Venus memikirkan satu hal lagi. Atau mungkin dua. Ah, kemungkinan tiga.

(Kenapa mereka menyebutku benih Voltura? Lalu … kenapa Kaisar Azafer mau repot-repot mengirimmu sebagai pelindungku? Aku tentu bukan putri sungguhan. Lagipula, dia itu manusia atau bukan, sih?)

Venus tengadah dan menatap sebercak noda di langit-langit pesawat. Pandangannya tiba-tiba menjadi tidak fokus saat mendengar suara batin Mustaka.

(Pertanyaan kedua, jawabannya adalah; saya tidak tahu. Pertanyaan ketiga, jawabannya adalah; saya tidak tahu.)

(Dan pertanyaan pertama, jawabannya kau juga tidak tahu?!) Venus menyela dalam hati sambil mendengus.

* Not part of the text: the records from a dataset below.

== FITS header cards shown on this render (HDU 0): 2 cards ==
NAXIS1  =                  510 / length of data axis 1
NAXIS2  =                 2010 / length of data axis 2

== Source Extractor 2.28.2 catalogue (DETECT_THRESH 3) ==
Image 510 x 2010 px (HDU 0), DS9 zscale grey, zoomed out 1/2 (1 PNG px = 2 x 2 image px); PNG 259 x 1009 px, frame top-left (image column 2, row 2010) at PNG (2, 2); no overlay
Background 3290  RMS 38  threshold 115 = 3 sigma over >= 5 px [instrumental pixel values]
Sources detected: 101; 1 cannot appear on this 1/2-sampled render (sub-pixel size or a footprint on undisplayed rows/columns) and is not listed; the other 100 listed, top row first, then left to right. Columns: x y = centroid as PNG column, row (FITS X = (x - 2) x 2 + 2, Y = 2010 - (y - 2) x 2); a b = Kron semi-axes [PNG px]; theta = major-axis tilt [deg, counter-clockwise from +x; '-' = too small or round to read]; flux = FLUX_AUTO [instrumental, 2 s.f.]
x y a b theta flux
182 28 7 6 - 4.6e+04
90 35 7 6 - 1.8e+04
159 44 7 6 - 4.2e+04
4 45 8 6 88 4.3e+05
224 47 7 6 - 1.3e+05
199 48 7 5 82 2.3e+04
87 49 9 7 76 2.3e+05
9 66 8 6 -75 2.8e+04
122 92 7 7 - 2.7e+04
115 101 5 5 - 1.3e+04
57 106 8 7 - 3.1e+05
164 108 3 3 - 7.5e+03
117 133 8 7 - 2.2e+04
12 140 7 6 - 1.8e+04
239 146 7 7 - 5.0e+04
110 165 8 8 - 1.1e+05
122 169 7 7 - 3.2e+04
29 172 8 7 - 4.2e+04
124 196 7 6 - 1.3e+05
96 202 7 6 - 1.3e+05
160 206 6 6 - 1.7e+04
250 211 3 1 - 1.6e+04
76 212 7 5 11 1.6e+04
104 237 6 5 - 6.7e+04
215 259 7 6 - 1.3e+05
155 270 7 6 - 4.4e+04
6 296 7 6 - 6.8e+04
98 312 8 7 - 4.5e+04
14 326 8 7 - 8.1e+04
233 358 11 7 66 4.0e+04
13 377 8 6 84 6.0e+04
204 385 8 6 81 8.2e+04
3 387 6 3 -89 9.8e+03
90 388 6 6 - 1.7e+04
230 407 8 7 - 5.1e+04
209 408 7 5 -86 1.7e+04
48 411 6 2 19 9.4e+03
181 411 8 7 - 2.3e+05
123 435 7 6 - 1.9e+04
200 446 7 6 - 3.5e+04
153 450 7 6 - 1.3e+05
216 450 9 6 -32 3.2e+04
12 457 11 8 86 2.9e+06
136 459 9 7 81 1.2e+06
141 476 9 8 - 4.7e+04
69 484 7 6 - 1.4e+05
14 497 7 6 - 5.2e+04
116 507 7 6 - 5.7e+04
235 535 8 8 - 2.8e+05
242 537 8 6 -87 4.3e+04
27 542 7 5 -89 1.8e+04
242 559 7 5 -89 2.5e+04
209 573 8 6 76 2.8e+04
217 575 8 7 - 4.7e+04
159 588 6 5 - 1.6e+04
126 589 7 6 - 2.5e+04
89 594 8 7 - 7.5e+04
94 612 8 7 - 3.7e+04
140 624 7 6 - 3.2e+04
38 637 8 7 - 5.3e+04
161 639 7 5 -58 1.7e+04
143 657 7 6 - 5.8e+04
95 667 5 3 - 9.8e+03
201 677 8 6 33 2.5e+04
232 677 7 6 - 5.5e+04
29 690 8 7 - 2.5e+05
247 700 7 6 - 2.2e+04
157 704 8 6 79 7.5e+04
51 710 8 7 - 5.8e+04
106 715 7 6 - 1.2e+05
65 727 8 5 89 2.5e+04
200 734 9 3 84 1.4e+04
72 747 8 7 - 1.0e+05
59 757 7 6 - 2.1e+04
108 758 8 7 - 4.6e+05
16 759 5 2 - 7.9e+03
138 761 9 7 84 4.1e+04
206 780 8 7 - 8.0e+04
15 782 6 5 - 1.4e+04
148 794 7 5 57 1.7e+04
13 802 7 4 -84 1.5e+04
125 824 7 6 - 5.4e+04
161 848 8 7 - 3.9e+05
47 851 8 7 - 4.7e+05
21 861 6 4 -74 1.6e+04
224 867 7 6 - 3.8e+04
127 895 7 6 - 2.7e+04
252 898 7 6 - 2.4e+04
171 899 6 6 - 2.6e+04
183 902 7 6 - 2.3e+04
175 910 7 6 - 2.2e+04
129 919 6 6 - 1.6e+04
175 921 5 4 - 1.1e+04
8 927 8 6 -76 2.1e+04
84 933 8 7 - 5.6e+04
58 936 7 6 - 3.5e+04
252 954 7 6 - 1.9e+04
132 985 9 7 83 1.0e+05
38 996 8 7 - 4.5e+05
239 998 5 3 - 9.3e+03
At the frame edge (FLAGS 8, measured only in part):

(Oh, Putri, tentu saja saya tahu! Jawaban dari pertanyaan pertama adalah; Anda dipanggil demikian karena Anda anak Amerta!)

Venus duduk tegak. (Apa maksudmu? Apa hubungannya dengan itu?)

(Hubungannya, Putri Bizura, adalah bahwa Amerta adalah pemimpin organisasi itu. Amerta cucu Giris Druiksa, Anda ingat?)

Bodohnya Venus.

Siapapun, tolong. Ubah kisah hidupku menjadi senormal mungkin.